1. Get MQTT (like mosquitto) operating with SSL - use http://rockingdlabs.dunmire.org/exercises-experiments/ssl-client-certs-to-secure-mqtt as your primary guide to building out your self-signed CA cert and your server cert and key. Simply follow their directions with the one caveat of setting IPLIST and HOSTLIST environment variables prior to executing the generate-CA.sh script.

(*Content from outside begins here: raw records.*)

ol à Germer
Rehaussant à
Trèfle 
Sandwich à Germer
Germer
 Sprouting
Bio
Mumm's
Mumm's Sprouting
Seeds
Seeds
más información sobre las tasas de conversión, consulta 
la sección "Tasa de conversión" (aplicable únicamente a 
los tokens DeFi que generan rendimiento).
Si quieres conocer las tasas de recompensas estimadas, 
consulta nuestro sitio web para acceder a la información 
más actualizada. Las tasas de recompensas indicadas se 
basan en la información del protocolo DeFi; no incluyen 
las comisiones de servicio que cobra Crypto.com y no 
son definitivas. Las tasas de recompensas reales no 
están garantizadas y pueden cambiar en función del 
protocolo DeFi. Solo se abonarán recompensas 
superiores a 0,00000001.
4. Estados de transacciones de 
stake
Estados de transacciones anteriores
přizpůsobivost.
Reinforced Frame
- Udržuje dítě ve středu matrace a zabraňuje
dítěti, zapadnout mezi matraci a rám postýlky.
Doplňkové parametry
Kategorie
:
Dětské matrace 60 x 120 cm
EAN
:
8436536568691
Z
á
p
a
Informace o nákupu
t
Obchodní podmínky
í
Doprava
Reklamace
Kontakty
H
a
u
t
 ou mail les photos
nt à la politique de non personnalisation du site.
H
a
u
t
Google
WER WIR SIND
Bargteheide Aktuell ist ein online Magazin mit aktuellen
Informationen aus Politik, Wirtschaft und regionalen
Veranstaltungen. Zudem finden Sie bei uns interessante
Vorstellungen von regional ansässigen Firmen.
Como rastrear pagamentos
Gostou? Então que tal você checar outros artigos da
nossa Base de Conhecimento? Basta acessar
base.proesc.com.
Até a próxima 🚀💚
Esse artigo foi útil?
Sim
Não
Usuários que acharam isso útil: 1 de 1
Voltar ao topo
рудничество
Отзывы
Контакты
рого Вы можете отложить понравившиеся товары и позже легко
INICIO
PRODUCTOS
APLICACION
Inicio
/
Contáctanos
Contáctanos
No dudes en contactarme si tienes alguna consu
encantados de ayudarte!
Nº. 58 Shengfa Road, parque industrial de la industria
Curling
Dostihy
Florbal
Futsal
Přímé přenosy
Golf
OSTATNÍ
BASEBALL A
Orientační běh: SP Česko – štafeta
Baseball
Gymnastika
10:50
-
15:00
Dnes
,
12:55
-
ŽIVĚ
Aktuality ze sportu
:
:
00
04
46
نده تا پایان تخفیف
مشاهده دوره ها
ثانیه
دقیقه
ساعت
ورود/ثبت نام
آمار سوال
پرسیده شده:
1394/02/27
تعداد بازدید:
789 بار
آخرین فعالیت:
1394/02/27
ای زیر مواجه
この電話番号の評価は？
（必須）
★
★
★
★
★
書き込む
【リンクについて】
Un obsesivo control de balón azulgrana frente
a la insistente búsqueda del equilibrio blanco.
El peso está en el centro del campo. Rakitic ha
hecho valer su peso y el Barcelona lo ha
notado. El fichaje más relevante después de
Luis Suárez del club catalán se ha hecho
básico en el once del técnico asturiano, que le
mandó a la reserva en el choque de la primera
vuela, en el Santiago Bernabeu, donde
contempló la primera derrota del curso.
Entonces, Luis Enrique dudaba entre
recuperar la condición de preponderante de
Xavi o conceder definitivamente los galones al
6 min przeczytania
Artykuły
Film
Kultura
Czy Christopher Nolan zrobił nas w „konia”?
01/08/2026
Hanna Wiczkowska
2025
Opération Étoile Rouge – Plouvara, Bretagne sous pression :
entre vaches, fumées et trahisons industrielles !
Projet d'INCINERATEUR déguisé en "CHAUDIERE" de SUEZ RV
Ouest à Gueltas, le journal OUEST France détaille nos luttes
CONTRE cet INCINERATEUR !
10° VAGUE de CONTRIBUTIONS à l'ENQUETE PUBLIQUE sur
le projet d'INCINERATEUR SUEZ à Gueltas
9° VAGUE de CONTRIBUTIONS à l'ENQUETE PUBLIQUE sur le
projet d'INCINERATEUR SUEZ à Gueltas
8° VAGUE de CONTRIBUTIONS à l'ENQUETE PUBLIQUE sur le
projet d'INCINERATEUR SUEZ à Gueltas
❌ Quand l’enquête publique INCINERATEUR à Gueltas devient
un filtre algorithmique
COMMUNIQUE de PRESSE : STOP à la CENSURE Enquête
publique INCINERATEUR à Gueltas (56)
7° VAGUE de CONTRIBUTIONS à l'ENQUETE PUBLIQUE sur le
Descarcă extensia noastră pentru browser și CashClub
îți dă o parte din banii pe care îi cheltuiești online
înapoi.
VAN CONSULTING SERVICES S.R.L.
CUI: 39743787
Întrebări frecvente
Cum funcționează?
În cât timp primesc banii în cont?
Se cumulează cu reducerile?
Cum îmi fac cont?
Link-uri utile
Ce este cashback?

This will be necessary for hosted environments like AWS where the actual IP address of the system cannot be used to access the server from the internet. Put the external facing IP address in IPLIST and the external facing fully qualified domain name (FQDN) into HOSTLIST. If you have multiple usable ip addresses or hostname aliases, enclose them in quotes and separate them with spaces  (export IPLIST="")
  2. Complete steps 1-3 in the instructions above. This is sufficient to get the MQTT traffic encrypted and use it with Thingworx. Do not proceed until you can make a mosquitto_pub and mosquitto_sub pass data using the --cafile option and get an error if you do not supply the --cafile option. Make sure you have a copy of the ca.crt file generated by the script above to reference in the commands. Note that it may be necessary to use the ip address rather than the FQDN.
    1. mosquitto_sub --cafile path/to/ca.crt -h ipaddr -t topic
    2. mosquitto_pub --cafile path/to/ca.crt -h ipaddr -t topic -m message
  3. Create an MQTT Thing in Thingworx based on the MQTT ThingTemplate.
  4. Create a property in the new thing for sending messages to the MQTT broker.
  5. In the configuration page for the new MQTT Thing, set the serverName, serverPort and check the useSSL checkbox.
  6. In the Property to MQTT topic mappings, create a publish entry that points to the property you created in the thing and set the topic to the mqtt topic on which you want to publish .
  7. The ca.crt file created in the above script is the certificate for a new Certificate Authority (self-signed, so not really official). Clients may have to import this certificate into their trusted CA Root store in order to make the encryption work.
  8. Add the ca.crt file from the mqtt broker system to a keystore file that will become tomcat's truststore (the list of CAs trusted by the server). See the Tomcat documentation if you need to configure https on tomcat as well. Create a new keystore if one does not already exist as a truststore.
    1. keytool -import -trustcacerts -file /path/to/ca/ca.crt -alias CA_ALIAS -keystore path/to/TrustStore -storepass mypassword).

Replace the CA_ALIAS with some identifying string like MyPrivateCertificateAuthority. It did not appear to care about the CA_ALIAS value used.

Replace path/to/truststore to point to the file that already exists or you want to create.

  1. Add the following to the CATALINA_OPTS for starting tomcat
    1. -Djavax.net.ssl.trustStore=path/to/TrustStore" 
    2. -Djavax.net.ssl.trustStorePassword=xxxx

Replace path/to/TrustStore with the pathname of the file you created / updated with keytool above.

Replace xxxx with whatever password you used in the keytool command above


  1. Restart tomcat.
  2. Check the mqtt Thing for its isConnected property. It should now be true. If it is not, then check the log files for mosquitto and for tomcat looking for SSL issues.
  3. Change the property value and see it appear in the output of a (properly constructed) mosquitto_sub --cafile path/to/TrustStore -t test somewhere.